*** Material to process ***
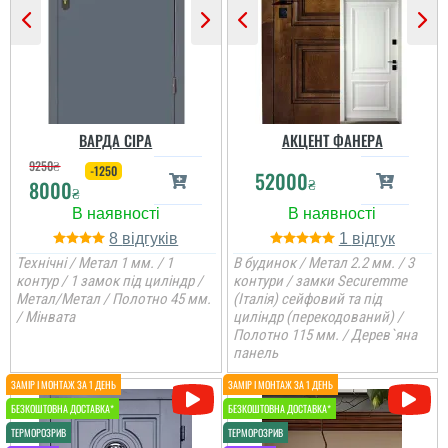
ВАРДА СІРА
АКЦЕНТ ФАНЕРА
9250
₴
-1250
52000
₴
8000
₴
8
1
Технічні / Метал 1 мм. / 1
В будинок / Метал 2.2 мм. / 3
контур / 1 замок під циліндр /
контури / замки Securemme
Метал/Метал / Полотно 45 мм.
(Італія) сейфовий та під
/ Мінвата
циліндр (перекодований) /
Полотно 115 мм. / Дерев`яна
панель
Анжела
Аліна
3-4 дні і двері вже були
Стільки передивились
встановлені, причому
варіантів вуличних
*** End of Material to process ***
Exercise goal:
Repeat the listing verbatim without its pictures.

Solution for this exercise:
ВАРДА СІРА
АКЦЕНТ ФАНЕРА
9250
₴
-1250
52000
₴
8000
₴
8
1
Технічні / Метал 1 мм. / 1
В будинок / Метал 2.2 мм. / 3
контур / 1 замок під циліндр /
контури / замки Securemme
Метал/Метал / Полотно 45 мм.
(Італія) сейфовий та під
/ Мінвата
циліндр (перекодований) /
Полотно 115 мм. / Дерев`яна
панель
Анжела
Аліна
3-4 дні і двері вже були
Стільки передивились
встановлені, причому
варіантів вуличних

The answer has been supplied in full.